> _Task goal_
Nothing past the line containing "middle pip: (233, 106)" belongs in the output. Copy exactly every line of the data below from the first up to and including it.

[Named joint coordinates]
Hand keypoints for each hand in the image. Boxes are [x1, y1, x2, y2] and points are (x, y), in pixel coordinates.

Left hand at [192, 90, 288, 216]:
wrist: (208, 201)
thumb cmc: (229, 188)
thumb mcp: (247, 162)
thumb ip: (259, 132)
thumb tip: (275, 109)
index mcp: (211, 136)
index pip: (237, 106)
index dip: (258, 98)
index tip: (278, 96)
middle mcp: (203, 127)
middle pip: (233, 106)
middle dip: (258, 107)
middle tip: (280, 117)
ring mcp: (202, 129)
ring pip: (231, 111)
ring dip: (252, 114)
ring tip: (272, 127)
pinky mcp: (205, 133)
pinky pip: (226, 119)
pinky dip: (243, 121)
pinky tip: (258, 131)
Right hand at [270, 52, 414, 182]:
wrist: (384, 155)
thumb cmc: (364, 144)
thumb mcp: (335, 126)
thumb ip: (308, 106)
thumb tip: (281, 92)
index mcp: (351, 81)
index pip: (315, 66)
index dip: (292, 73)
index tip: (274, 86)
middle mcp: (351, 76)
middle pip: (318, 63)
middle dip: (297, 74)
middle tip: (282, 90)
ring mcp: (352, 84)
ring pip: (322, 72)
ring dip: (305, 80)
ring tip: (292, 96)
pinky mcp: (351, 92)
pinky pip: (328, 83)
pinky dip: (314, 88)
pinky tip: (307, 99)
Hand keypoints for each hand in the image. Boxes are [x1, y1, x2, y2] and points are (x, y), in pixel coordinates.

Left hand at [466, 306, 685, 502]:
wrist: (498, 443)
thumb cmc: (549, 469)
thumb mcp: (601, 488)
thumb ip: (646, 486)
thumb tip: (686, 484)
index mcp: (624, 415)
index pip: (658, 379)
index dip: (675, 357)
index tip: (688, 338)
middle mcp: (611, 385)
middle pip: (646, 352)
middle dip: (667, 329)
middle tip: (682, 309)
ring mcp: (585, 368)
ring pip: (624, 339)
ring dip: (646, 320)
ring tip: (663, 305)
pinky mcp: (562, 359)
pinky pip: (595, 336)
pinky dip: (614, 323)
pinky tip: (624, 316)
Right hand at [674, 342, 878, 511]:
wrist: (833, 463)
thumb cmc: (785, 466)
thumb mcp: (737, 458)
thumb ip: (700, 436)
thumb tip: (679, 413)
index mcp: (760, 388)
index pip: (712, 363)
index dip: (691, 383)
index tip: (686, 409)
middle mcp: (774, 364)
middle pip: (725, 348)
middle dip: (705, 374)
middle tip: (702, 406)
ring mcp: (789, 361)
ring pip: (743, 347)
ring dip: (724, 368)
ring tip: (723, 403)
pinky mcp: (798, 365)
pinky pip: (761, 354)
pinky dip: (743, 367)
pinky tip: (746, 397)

> _Task output_
Hand keypoints for each hand in the image. Boxes are [x1, y1, x2, y2] and points are (x, y), in pixel coordinates.

Left hand at [192, 90, 288, 216]:
wrist: (208, 201)
thumb cmc: (229, 188)
thumb mcp: (247, 162)
thumb ip: (259, 132)
thumb tip: (275, 109)
index mcp: (211, 136)
index pip: (237, 106)
index dip: (258, 98)
index tip: (278, 96)
middle mcp: (203, 127)
middle pip: (233, 106)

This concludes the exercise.